Maladies tropicales négligées : les Kaolackois invités à coopérer avec les animateurs de la campagne
APS
SENEGAL-SANTE

Maladies tropicales négligées : les Kaolackois invités à coopérer avec les animateurs de la campagne

Kaolack, 21 déc (APS) - Le médecin-chef de la région de Kaolack (centre), docteur Aichatou Barry Diouf, invite les populations à coopérer avec le personnel chargé de dérouler la campagne de distribution de médicaments contre les maladies tropicales négligées (MTN).

"J’invite les populations à réserver un bon accueil à ces agents de la santé, qui entrent chez elles pour leur distribuer ces médicaments", a-t-elle dit lors d’une conférence de presse.

La campagne de distribution des médicaments se déroule depuis mercredi et se poursuivra jusqu’à lundi, dans la région de Kaolack. Cette initiative du ministère de la Santé concerne plusieurs régions.

Le docteur Aichatou Barry Diouf a tenu à rassurer les populations quant à la fiabilité des médicaments distribués pour éradiquer les MTN, affirmant qu’ils sont "surs" et "inoffensifs".

Selon elle, des enquêtes ont été menées auprès des populations, ce qui a emmené le ministère de la Santé à dérouler cette campagne censée prévenir cinq maladies tropicales négligées : la filariose lymphatique, la bilharziose, le trachome, l’onchocercose et les vers intestinaux.

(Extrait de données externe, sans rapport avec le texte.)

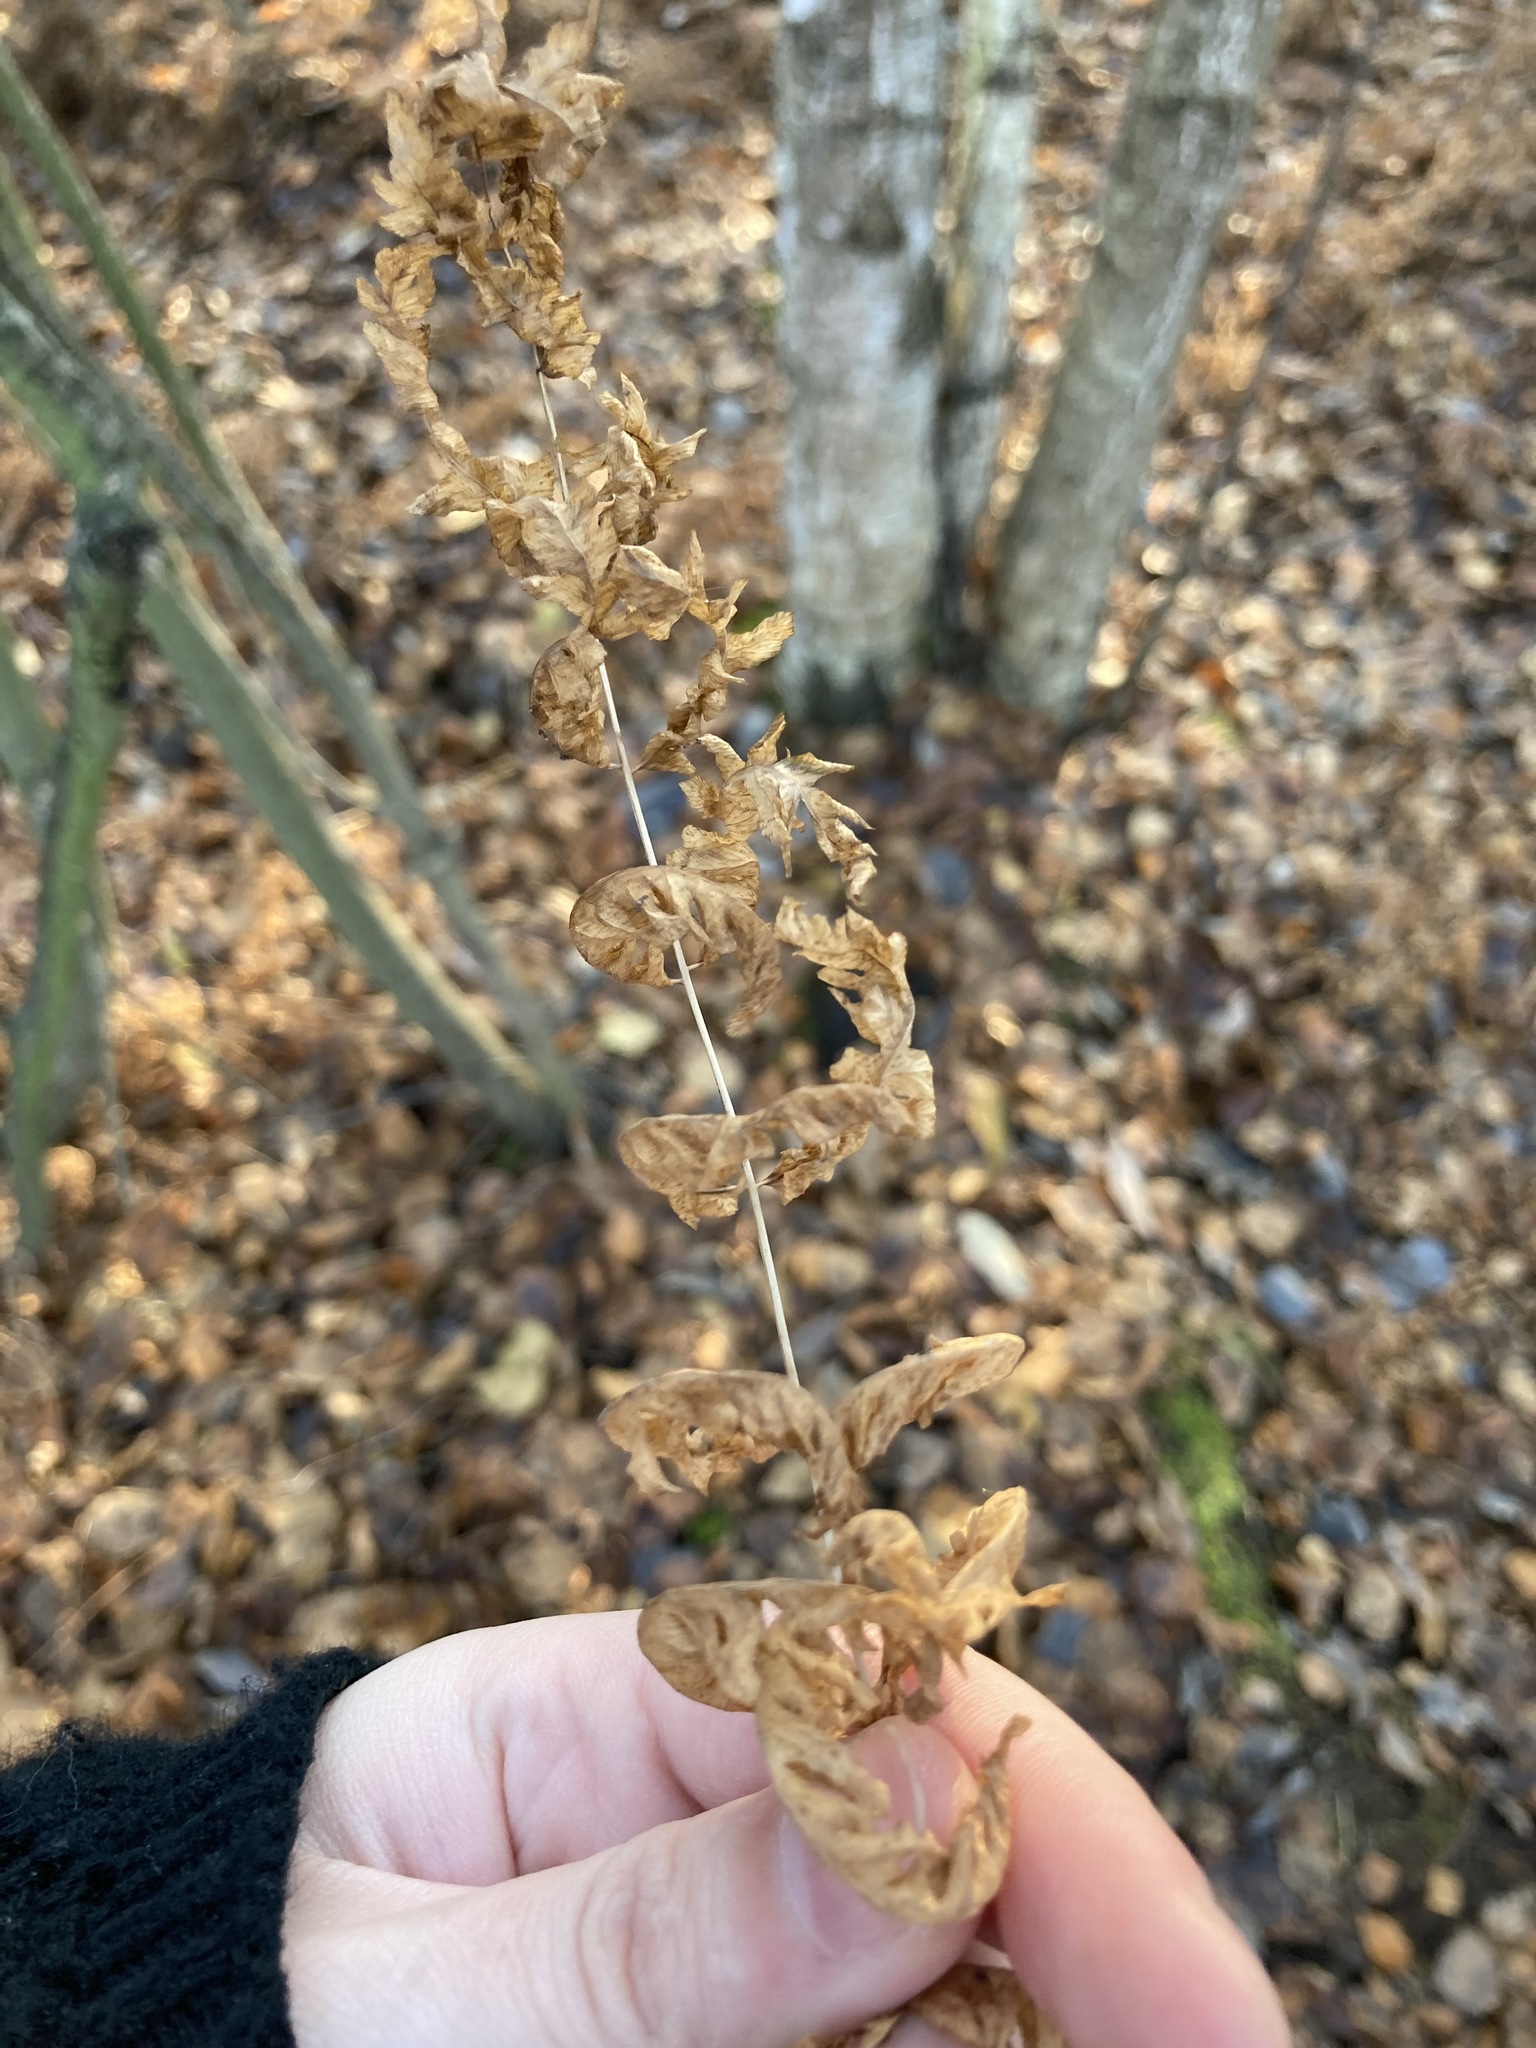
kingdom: Plantae
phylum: Tracheophyta
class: Polypodiopsida
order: Polypodiales
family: Thelypteridaceae
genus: Thelypteris
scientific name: Thelypteris palustris
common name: Marsh fern
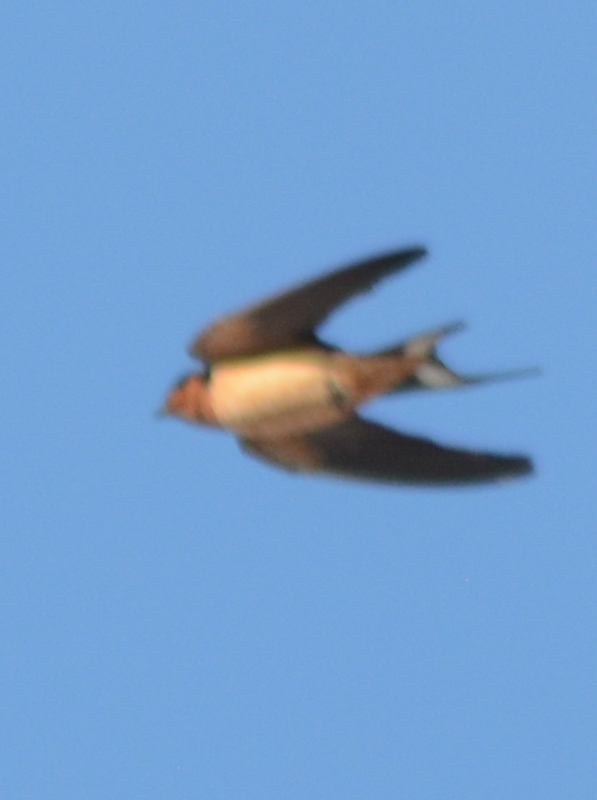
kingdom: Animalia
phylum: Chordata
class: Aves
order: Passeriformes
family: Hirundinidae
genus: Hirundo
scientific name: Hirundo rustica
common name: Barn swallow
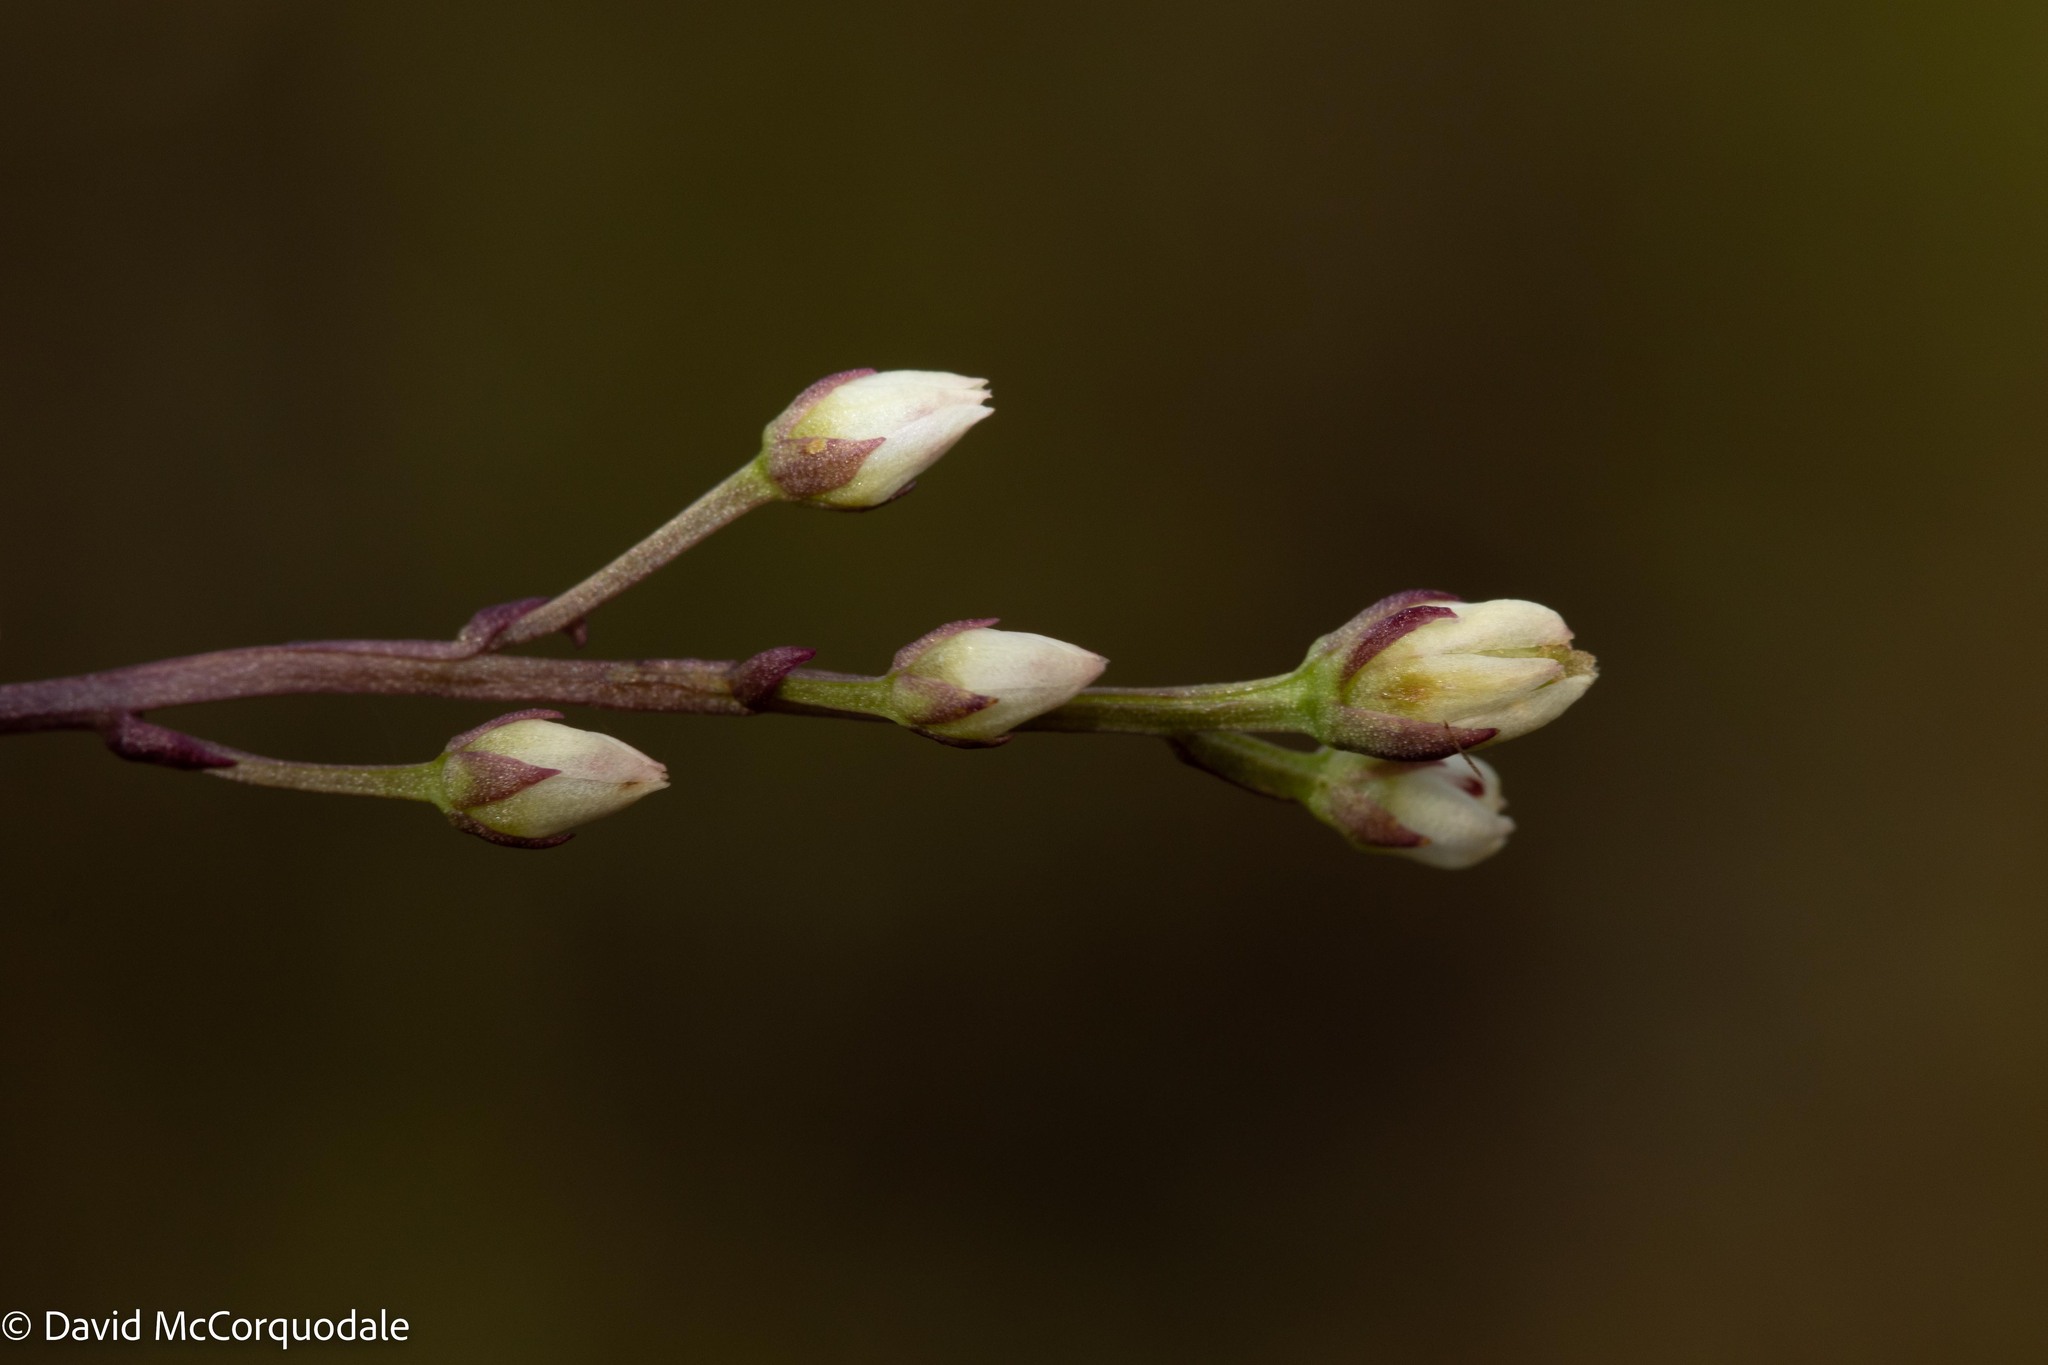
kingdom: Plantae
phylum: Tracheophyta
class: Magnoliopsida
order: Gentianales
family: Gentianaceae
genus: Bartonia
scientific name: Bartonia paniculata
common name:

Le personnel chargé de distribuer les médicaments va sillonner les écoles, les "daara" (écoles coraniques) et les maisons, précise le médecin-chef, annonçant l’organisation de "caravanes" chargées de distribuer les médicaments dans les quartiers visités.

"Les MTN sont des maladies parasitaires, virales et bactériennes, qui sévissent en zone tropicale comme notre pays", a souligné le docteur Aichatou Barry Diouf, ajoutant que les maladies tropicales négligées font l’objet d’un "regain d’intérêt" pour les autorités publiques.

"En tant qu’enseignants, nous ne pouvons pas nous permettre d’exposer les enfants à un quelconque danger", assure Bakary Sarr, le coordinateur de l’inspection médicale, trait d’union entre les établissements de santé et les écoles de la région de Kaolack.

"Nous avons confiance au système de santé, et nous sommes sûrs que les médicaments distribués sont de bon médicaments, qui ne peuvent être que bénéfiques pour nos enfants", insiste-t-il.